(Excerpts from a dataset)

= = = = =

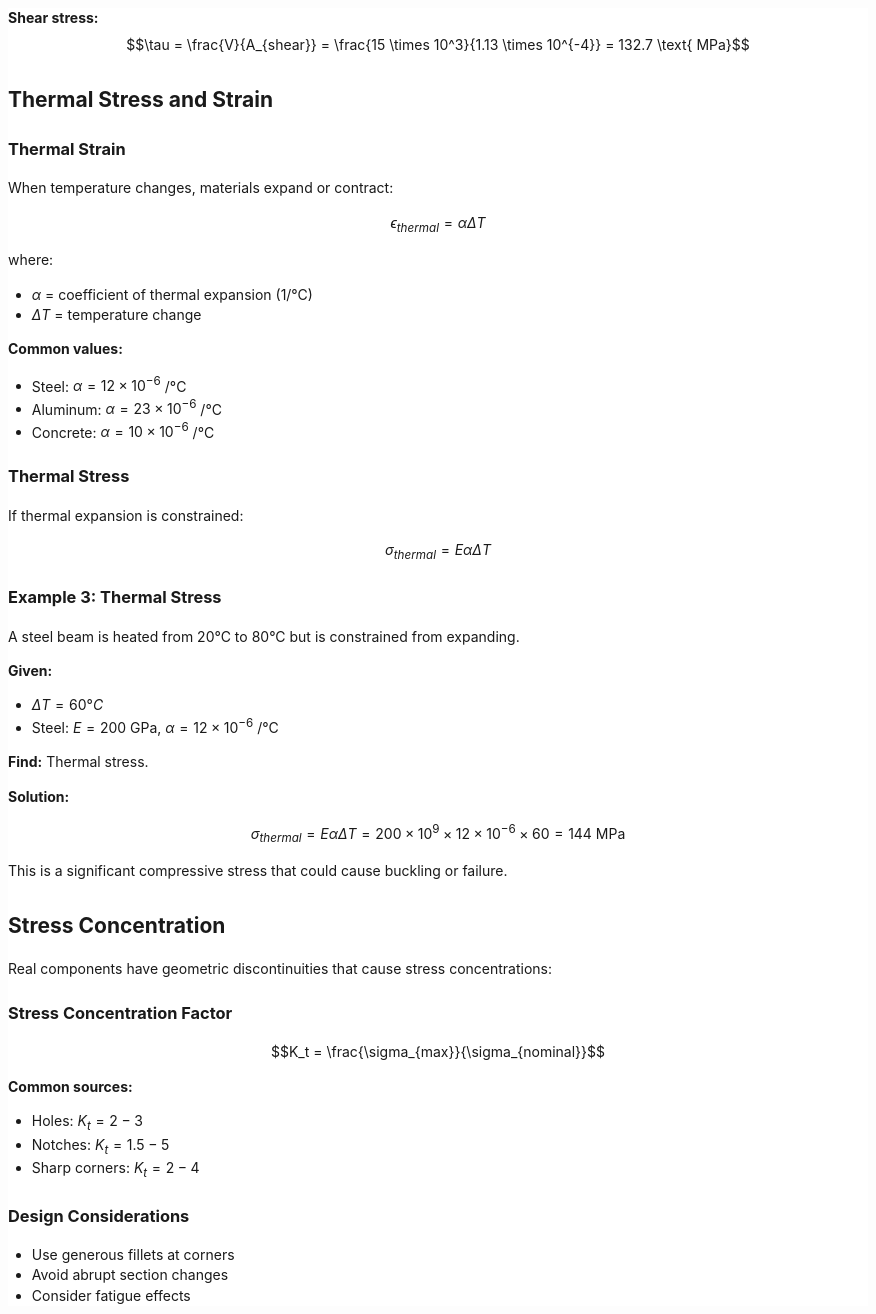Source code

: **Shear stress:**
$$\tau = \frac{V}{A_{shear}} = \frac{15 \times 10^3}{1.13 \times 10^{-4}} = 132.7 \text{ MPa}$$

## Thermal Stress and Strain

### Thermal Strain
When temperature changes, materials expand or contract:

$$\epsilon_{thermal} = \alpha \Delta T$$

where:
- $\alpha$ = coefficient of thermal expansion (1/°C)
- $\Delta T$ = temperature change

**Common values:**
- Steel: $\alpha = 12 \times 10^{-6}$ /°C
- Aluminum: $\alpha = 23 \times 10^{-6}$ /°C
- Concrete: $\alpha = 10 \times 10^{-6}$ /°C

### Thermal Stress
If thermal expansion is constrained:

$$\sigma_{thermal} = E \alpha \Delta T$$

### Example 3: Thermal Stress

A steel beam is heated from 20°C to 80°C but is constrained from expanding.

**Given:**
- $\Delta T = 60°C$
- Steel: $E = 200$ GPa, $\alpha = 12 \times 10^{-6}$ /°C

**Find:** Thermal stress.

**Solution:**

$$\sigma_{thermal} = E \alpha \Delta T = 200 \times 10^9 \times 12 \times 10^{-6} \times 60 = 144 \text{ MPa}$$

This is a significant compressive stress that could cause buckling or failure.

## Stress Concentration

Real components have geometric discontinuities that cause stress concentrations:

### Stress Concentration Factor
$$K_t = \frac{\sigma_{max}}{\sigma_{nominal}}$$

**Common sources:**
- Holes: $K_t = 2-3$
- Notches: $K_t = 1.5-5$
- Sharp corners: $K_t = 2-4$

### Design Considerations
- Use generous fillets at corners
- Avoid abrupt section changes
- Consider fatigue effects
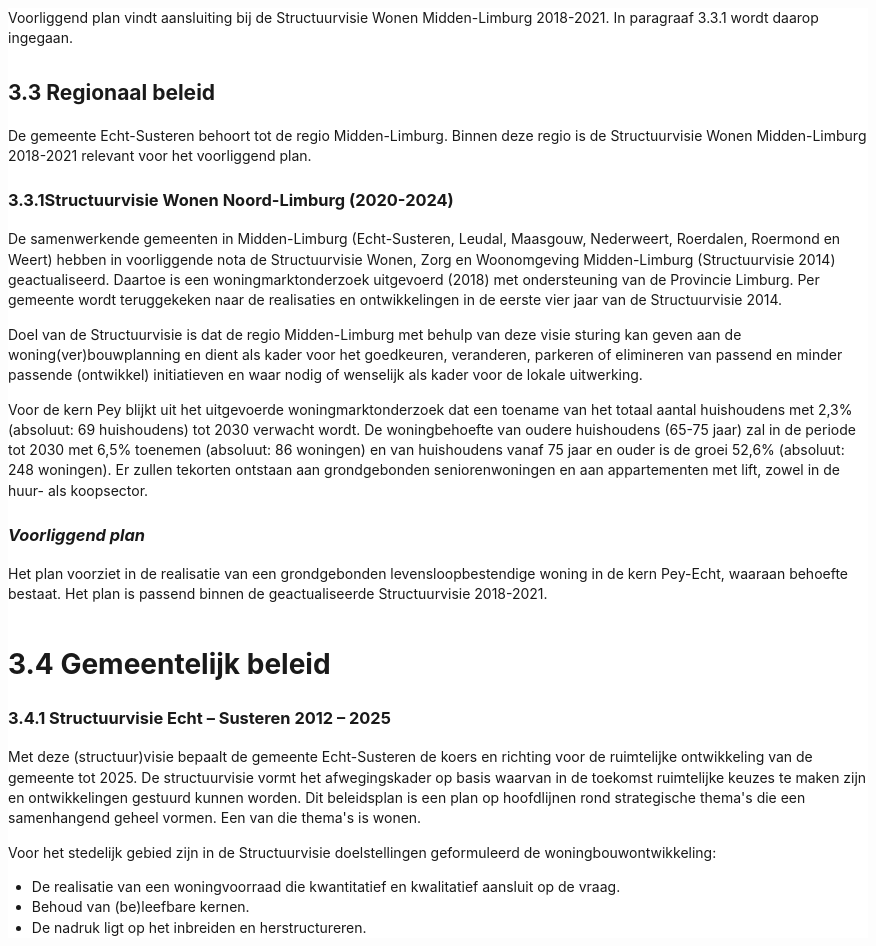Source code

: Voorliggend plan vindt aansluiting bij de Structuurvisie Wonen Midden-Limburg 2018-2021. In paragraaf 3.3.1 wordt daarop ingegaan.

## <span id="page-16-0"></span>3.3 Regionaal beleid

De gemeente Echt-Susteren behoort tot de regio Midden-Limburg. Binnen deze regio is de Structuurvisie Wonen Midden-Limburg 2018-2021 relevant voor het voorliggend plan.

### <span id="page-16-1"></span>3.3.1Structuurvisie Wonen Noord-Limburg (2020-2024)

De samenwerkende gemeenten in Midden-Limburg (Echt-Susteren, Leudal, Maasgouw, Nederweert, Roerdalen, Roermond en Weert) hebben in voorliggende nota de Structuurvisie Wonen, Zorg en Woonomgeving Midden-Limburg (Structuurvisie 2014) geactualiseerd. Daartoe is een woningmarktonderzoek uitgevoerd (2018) met ondersteuning van de Provincie Limburg. Per gemeente wordt teruggekeken naar de realisaties en ontwikkelingen in de eerste vier jaar van de Structuurvisie 2014.

Doel van de Structuurvisie is dat de regio Midden-Limburg met behulp van deze visie sturing kan geven aan de woning(ver)bouwplanning en dient als kader voor het goedkeuren, veranderen, parkeren of elimineren van passend en minder passende (ontwikkel) initiatieven en waar nodig of wenselijk als kader voor de lokale uitwerking.

Voor de kern Pey blijkt uit het uitgevoerde woningmarktonderzoek dat een toename van het totaal aantal huishoudens met 2,3% (absoluut: 69 huishoudens) tot 2030 verwacht wordt. De woningbehoefte van oudere huishoudens (65-75 jaar) zal in de periode tot 2030 met 6,5% toenemen (absoluut: 86 woningen) en van huishoudens vanaf 75 jaar en ouder is de groei 52,6% (absoluut: 248 woningen). Er zullen tekorten ontstaan aan grondgebonden seniorenwoningen en aan appartementen met lift, zowel in de huur- als koopsector.

### *Voorliggend plan*

Het plan voorziet in de realisatie van een grondgebonden levensloopbestendige woning in de kern Pey-Echt, waaraan behoefte bestaat. Het plan is passend binnen de geactualiseerde Structuurvisie 2018-2021.

# <span id="page-16-2"></span>3.4 Gemeentelijk beleid

### <span id="page-16-3"></span>3.4.1 Structuurvisie Echt – Susteren 2012 – 2025

Met deze (structuur)visie bepaalt de gemeente Echt-Susteren de koers en richting voor de ruimtelijke ontwikkeling van de gemeente tot 2025. De structuurvisie vormt het afwegingskader op basis waarvan in de toekomst ruimtelijke keuzes te maken zijn en ontwikkelingen gestuurd kunnen worden. Dit beleidsplan is een plan op hoofdlijnen rond strategische thema's die een samenhangend geheel vormen. Een van die thema's is wonen.

Voor het stedelijk gebied zijn in de Structuurvisie doelstellingen geformuleerd de woningbouwontwikkeling:

- De realisatie van een woningvoorraad die kwantitatief en kwalitatief aansluit op de vraag.
- Behoud van (be)leefbare kernen.
- De nadruk ligt op het inbreiden en herstructureren.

= = = = =

== WORK INSTRUCTIONS ==
Rewrite the full listing, replacing every "Midden-Limburg" with "Zuid-Limburg" and changing nothing else. Leave the pictures out.

== WRITTEN RESPONSE ==
Source code

: **Shear stress:**
$$\tau = \frac{V}{A_{shear}} = \frac{15 \times 10^3}{1.13 \times 10^{-4}} = 132.7 \text{ MPa}$$

## Thermal Stress and Strain

### Thermal Strain
When temperature changes, materials expand or contract:

$$\epsilon_{thermal} = \alpha \Delta T$$

where:
- $\alpha$ = coefficient of thermal expansion (1/°C)
- $\Delta T$ = temperature change

**Common values:**
- Steel: $\alpha = 12 \times 10^{-6}$ /°C
- Aluminum: $\alpha = 23 \times 10^{-6}$ /°C
- Concrete: $\alpha = 10 \times 10^{-6}$ /°C

### Thermal Stress
If thermal expansion is constrained:

$$\sigma_{thermal} = E \alpha \Delta T$$

### Example 3: Thermal Stress

A steel beam is heated from 20°C to 80°C but is constrained from expanding.

**Given:**
- $\Delta T = 60°C$
- Steel: $E = 200$ GPa, $\alpha = 12 \times 10^{-6}$ /°C

**Find:** Thermal stress.

**Solution:**

$$\sigma_{thermal} = E \alpha \Delta T = 200 \times 10^9 \times 12 \times 10^{-6} \times 60 = 144 \text{ MPa}$$

This is a significant compressive stress that could cause buckling or failure.

## Stress Concentration

Real components have geometric discontinuities that cause stress concentrations:

### Stress Concentration Factor
$$K_t = \frac{\sigma_{max}}{\sigma_{nominal}}$$

**Common sources:**
- Holes: $K_t = 2-3$
- Notches: $K_t = 1.5-5$
- Sharp corners: $K_t = 2-4$

### Design Considerations
- Use generous fillets at corners
- Avoid abrupt section changes
- Consider fatigue effects
Source code

: Voorliggend plan vindt aansluiting bij de Structuurvisie Wonen Zuid-Limburg 2018-2021. In paragraaf 3.3.1 wordt daarop ingegaan.

## <span id="page-16-0"></span>3.3 Regionaal beleid

De gemeente Echt-Susteren behoort tot de regio Zuid-Limburg. Binnen deze regio is de Structuurvisie Wonen Zuid-Limburg 2018-2021 relevant voor het voorliggend plan.

### <span id="page-16-1"></span>3.3.1Structuurvisie Wonen Noord-Limburg (2020-2024)

De samenwerkende gemeenten in Zuid-Limburg (Echt-Susteren, Leudal, Maasgouw, Nederweert, Roerdalen, Roermond en Weert) hebben in voorliggende nota de Structuurvisie Wonen, Zorg en Woonomgeving Zuid-Limburg (Structuurvisie 2014) geactualiseerd. Daartoe is een woningmarktonderzoek uitgevoerd (2018) met ondersteuning van de Provincie Limburg. Per gemeente wordt teruggekeken naar de realisaties en ontwikkelingen in de eerste vier jaar van de Structuurvisie 2014.

Doel van de Structuurvisie is dat de regio Zuid-Limburg met behulp van deze visie sturing kan geven aan de woning(ver)bouwplanning en dient als kader voor het goedkeuren, veranderen, parkeren of elimineren van passend en minder passende (ontwikkel) initiatieven en waar nodig of wenselijk als kader voor de lokale uitwerking.

Voor de kern Pey blijkt uit het uitgevoerde woningmarktonderzoek dat een toename van het totaal aantal huishoudens met 2,3% (absoluut: 69 huishoudens) tot 2030 verwacht wordt. De woningbehoefte van oudere huishoudens (65-75 jaar) zal in de periode tot 2030 met 6,5% toenemen (absoluut: 86 woningen) en van huishoudens vanaf 75 jaar en ouder is de groei 52,6% (absoluut: 248 woningen). Er zullen tekorten ontstaan aan grondgebonden seniorenwoningen en aan appartementen met lift, zowel in de huur- als koopsector.

### *Voorliggend plan*

Het plan voorziet in de realisatie van een grondgebonden levensloopbestendige woning in de kern Pey-Echt, waaraan behoefte bestaat. Het plan is passend binnen de geactualiseerde Structuurvisie 2018-2021.

# <span id="page-16-2"></span>3.4 Gemeentelijk beleid

### <span id="page-16-3"></span>3.4.1 Structuurvisie Echt – Susteren 2012 – 2025

Met deze (structuur)visie bepaalt de gemeente Echt-Susteren de koers en richting voor de ruimtelijke ontwikkeling van de gemeente tot 2025. De structuurvisie vormt het afwegingskader op basis waarvan in de toekomst ruimtelijke keuzes te maken zijn en ontwikkelingen gestuurd kunnen worden. Dit beleidsplan is een plan op hoofdlijnen rond strategische thema's die een samenhangend geheel vormen. Een van die thema's is wonen.

Voor het stedelijk gebied zijn in de Structuurvisie doelstellingen geformuleerd de woningbouwontwikkeling:

- De realisatie van een woningvoorraad die kwantitatief en kwalitatief aansluit op de vraag.
- Behoud van (be)leefbare kernen.
- De nadruk ligt op het inbreiden en herstructureren.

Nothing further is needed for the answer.